Perhaps "emulate" is the wrong word — each region has its own
qualities, of course. But these days the pinot noir coming from the
west coast tends to be dark as an eight-ball with more wood than a
treehouse convention. There are gorgeous exceptions, and this wine is
one of them. It smells like someone opened their spice rack and dumped
the assortment onto a flower garden. The fruit is vibrant and
uninhibited by oak. In other words, I really dug it, and I suspect the
more thoughtful winemakers in New York state will dig it — and perhaps
make something a lot like it — too.

From Melissa Dobson: Sheldrake Point Vineyard 2008 Cabernet Franc Ice Wine

After Sheldrake Point's riesling vertical tasting, winemaker David Breeden took a small group of
us into the  barrel and tank room to preview 2008s. The final wine he poured for us was his 2008 Cabernet
Franc Ice Wine and Rich and I brought the rest of the bottle home to enjoy after dinner last night.

This is the first ice wine we have tasted made from the cabernet franc grape. It is a true ice wine in that it was hand-harvested at dawn
from frozen grapes. On the nose we noticed lush strawberry and a hint of honey.
Strawberry also dominates on the back palate with a lingering, elegant finish. At 18% RS, it is well-balanced and satisfying.

From Jason Feulner: Mateus 2007 Rose

For the first time, I had the opportunity to drink a Mateus rose from Portugal
at my aunt's house in Boston.
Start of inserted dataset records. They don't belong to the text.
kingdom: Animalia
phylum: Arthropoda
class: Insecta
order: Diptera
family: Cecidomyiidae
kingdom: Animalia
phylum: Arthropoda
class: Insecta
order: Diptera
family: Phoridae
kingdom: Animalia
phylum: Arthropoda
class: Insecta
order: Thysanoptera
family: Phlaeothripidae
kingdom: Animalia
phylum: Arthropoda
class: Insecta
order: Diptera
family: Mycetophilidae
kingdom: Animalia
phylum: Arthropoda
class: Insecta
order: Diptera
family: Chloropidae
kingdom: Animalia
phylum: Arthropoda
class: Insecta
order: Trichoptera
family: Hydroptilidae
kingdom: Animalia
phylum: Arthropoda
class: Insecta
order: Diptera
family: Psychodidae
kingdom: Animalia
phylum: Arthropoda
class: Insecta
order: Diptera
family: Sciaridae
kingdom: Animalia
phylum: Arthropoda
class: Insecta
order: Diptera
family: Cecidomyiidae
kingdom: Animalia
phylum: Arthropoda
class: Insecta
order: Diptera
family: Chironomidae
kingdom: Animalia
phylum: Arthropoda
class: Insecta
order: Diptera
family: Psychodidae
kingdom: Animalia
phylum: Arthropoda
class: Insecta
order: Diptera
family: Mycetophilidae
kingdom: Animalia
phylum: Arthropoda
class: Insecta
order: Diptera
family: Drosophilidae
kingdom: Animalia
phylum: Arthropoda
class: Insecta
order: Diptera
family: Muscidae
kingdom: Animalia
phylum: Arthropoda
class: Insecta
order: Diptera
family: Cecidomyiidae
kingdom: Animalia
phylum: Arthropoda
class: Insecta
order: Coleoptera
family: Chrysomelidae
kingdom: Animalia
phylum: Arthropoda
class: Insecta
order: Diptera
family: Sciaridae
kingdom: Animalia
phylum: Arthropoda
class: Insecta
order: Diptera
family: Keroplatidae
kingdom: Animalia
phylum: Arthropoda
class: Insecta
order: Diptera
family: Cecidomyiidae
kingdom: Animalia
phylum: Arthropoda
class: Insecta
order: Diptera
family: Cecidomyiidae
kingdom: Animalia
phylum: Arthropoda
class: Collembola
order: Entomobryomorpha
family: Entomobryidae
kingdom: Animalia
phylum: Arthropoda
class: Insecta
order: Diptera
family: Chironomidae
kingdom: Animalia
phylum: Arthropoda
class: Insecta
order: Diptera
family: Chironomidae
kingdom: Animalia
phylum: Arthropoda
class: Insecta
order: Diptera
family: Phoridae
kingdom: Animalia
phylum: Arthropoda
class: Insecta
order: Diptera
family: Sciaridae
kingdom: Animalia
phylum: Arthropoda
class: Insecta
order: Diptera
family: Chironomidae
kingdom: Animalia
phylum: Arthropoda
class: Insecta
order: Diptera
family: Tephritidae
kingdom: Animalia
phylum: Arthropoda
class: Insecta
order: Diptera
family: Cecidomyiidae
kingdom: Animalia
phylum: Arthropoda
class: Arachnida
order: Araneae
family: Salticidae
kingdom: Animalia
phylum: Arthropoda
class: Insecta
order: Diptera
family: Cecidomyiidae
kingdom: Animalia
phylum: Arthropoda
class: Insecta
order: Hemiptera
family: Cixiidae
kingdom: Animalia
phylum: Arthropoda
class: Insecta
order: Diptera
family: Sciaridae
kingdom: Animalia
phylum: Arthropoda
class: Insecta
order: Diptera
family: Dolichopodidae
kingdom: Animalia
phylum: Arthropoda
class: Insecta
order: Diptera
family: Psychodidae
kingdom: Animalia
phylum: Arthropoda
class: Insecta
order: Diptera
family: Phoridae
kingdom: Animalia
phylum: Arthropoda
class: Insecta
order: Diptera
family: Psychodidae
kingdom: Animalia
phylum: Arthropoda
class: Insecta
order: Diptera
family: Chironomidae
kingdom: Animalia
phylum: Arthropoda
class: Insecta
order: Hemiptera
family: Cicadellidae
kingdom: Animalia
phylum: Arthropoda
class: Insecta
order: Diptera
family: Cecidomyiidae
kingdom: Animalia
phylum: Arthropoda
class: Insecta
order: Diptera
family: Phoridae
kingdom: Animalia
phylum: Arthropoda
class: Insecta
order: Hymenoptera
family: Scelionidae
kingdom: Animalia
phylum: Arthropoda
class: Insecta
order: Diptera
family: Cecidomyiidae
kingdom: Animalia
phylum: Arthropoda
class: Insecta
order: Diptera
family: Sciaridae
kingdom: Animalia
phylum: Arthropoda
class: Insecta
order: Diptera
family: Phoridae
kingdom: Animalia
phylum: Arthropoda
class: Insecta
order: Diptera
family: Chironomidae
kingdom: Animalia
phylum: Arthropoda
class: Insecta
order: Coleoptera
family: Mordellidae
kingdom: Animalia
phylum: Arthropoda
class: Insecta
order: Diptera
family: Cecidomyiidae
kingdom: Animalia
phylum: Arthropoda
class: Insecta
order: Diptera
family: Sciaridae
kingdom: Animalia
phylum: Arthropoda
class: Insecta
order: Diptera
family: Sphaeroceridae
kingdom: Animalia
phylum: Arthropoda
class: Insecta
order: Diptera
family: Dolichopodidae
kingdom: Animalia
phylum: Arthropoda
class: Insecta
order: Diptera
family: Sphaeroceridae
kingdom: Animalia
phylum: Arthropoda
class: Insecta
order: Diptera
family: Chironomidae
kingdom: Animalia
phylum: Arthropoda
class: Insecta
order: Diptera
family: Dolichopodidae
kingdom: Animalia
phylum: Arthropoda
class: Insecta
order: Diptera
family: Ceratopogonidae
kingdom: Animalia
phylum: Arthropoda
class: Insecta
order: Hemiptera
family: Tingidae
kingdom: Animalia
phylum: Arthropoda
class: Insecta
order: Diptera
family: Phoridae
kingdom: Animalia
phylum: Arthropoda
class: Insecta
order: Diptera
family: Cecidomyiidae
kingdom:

From what I've heard these wines were
popular amongst college kids in the 1970s for their funky bottles, many
of which were transformed into dripping candles after consumption. I
did find the bottle to be quite recognizable despite the fact that I
had never had the wine before!

While not a complex wine, I found the Mateus to be very drinkable and
enjoyable on a warm and muggy evening. The wine had a hint of fruit,
mostly cherry and plum, but most importantly provided a cool, smooth
taste. While I wouldn't go out of my way to drink this again, I think
it might be a viable option for entertaining mixed company on a hot day.

From Lenn Thompson: Cornerstone Cellars 2004 Howell Mountain Cabernet Sauvignon

Yes, a Napa cab. I joke about them quite a bit, but I can admit that it's stupid to make broad generalizations about any wine or region. I still don't know what you eat with a wine like this, but I can appreciate it on an intellectual level. This is a big, hulking wine that, even after 24 hours in my decanter, was hefty.

But if you are looking for that sugary-sweet fruity style of Napa cab, look elsewhere. There is a lot of dark fruit deep at its core, but (at least at this point) aromas and flavors of leather, anise, clove and sage are more prominent. The thing I liked the best though, is this graphite-minerally flavor that runs from start to finish. I hear that's common in "mountain fruit" but I don't have much experience tasting these wines.